Eventually, they had to re-enter the rat race, from tranquil Ellijay, Ga., to the bustling workshop at Brownsburg, Ind., preparing for Countdown to the Championship battle. And this time, as they did, Martha Medlen asked her husband, “You know what time it is?” Easy question: “2:30,” he replied. She said, “No. It’s time to park it.” She meant the well-traveled suitcase. 

“I said, ‘Why is it now?’” John Medlen wondered. And her answer was “Well, I was going to wait for the end of the year to tell you, but you said it's only fair to tell the owners now so they can find somebody and give them a chance to shuffle it the end of the year, not to be left out.” 

And “so,” he said, “I came back out and I told Ron [Capps] and a lot of the [crew] guys, ‘I'm going to be at the cabin at the end of the year.’ And they said, ‘OK.’ 

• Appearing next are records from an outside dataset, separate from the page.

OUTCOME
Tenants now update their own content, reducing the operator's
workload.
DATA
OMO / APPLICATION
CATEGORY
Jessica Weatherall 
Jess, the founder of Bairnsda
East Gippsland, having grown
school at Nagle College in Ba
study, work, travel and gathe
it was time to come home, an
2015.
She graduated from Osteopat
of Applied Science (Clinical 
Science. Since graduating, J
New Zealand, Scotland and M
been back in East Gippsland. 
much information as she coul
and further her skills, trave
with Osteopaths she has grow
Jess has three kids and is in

“So the quest is to find peace there because of quietness. I like being around people to an extent,” John Medlen said.” So that's what she picked. That's what she wanted to do. And I told her, ‘Anywhere you want to go, whatever you want to do, you get to pick. Just point. OK, so she’s picking, and I'm going.” 

Capps broke the news to the drag-racing community when he won the Texas FallNationals, near Dallas, two weeks ago. It raised eyebrows then, but Medlen said, “It’s no closely guarded secret or anything. I’ve been out here 36 years.” 

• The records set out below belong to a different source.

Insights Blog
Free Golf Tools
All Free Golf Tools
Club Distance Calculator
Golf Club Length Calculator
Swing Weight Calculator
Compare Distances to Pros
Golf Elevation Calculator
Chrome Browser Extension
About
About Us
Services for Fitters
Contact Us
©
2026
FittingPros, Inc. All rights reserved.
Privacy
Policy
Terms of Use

And those 36 years have brought triumph and tragedy, happiness and heartache: championships with both John Force Racing and Don Schumacher Racing. For Medlen, that includes the joy of working with son Eric, who became one of the sport’s most beloved Funny Car drivers – and the unfathomable sorrow of losing him in 2007, as the result of a testing accident. From that grief grew The Eric Medlen Project, dedicated to driver protection and safety solutions. 

But now it’s time to step aside from the complex jumble that is elite drag racing. And Medlen said, “It's actually joyful for me, because it kind of takes the burden. I kept getting more and more burden that I would leave half the days of the year. My daughter got engaged, so it’s just her there now. That's not right. And she works, so she can't really travel to the races. We got married because we wanted to be together. Just so happened that this is what I do for a living.” Now, he said, “she gets to pick, and she picked it and I'm going.” 

He isn’t abandoning the world he has helped shape through the years, not entirely. 

“I'm going to do some consulting work. I'll dabble in it. Maybe six races a year or four races a year. It just depends,” Medlen said. “She gets to pick. That's only fair. That was my agreement, and I keep my word.” 

But “if need be,” he said, he’ll continue to help with The Eric Medlen Project. 

“One of the things we need to do more with that project is get those things that we have discovered implemented, mandatory implemented. So that's a quest,” Medlen said. “That will keep going. There will always be a need for safety and implementation and new safety things.” 

But he gained satisfaction from the progress the initiative has made. 

“It's migrated so much better than it was that the safety in that driver's seat is exponentially better than it ever has been,” Medlen said. “There's some little things that can help. The tire was the biggest thing. The change in how they construct the tire and then just the roll cage and all the padding and everything. It's a package that's so much better. I feel comfortable now that we've done pretty much everything humanly possible that we know of to protect the driver in his office.” 

He said, “What you can't fix is that what you don't know exists. So if we have another component failure or another incident, then we have another can of worms to look at. But right now, knock on wood, it’s all been very good. We've had very few invasive things happen for the driver, and so we got to make sure we keep it there, make sure that we don't say, ‘Well, nothing's really happened’ so you kind of mitigate the importance of that. We got to keep the level of importance of driver safety at the very top of the page, and we have. Everybody has.”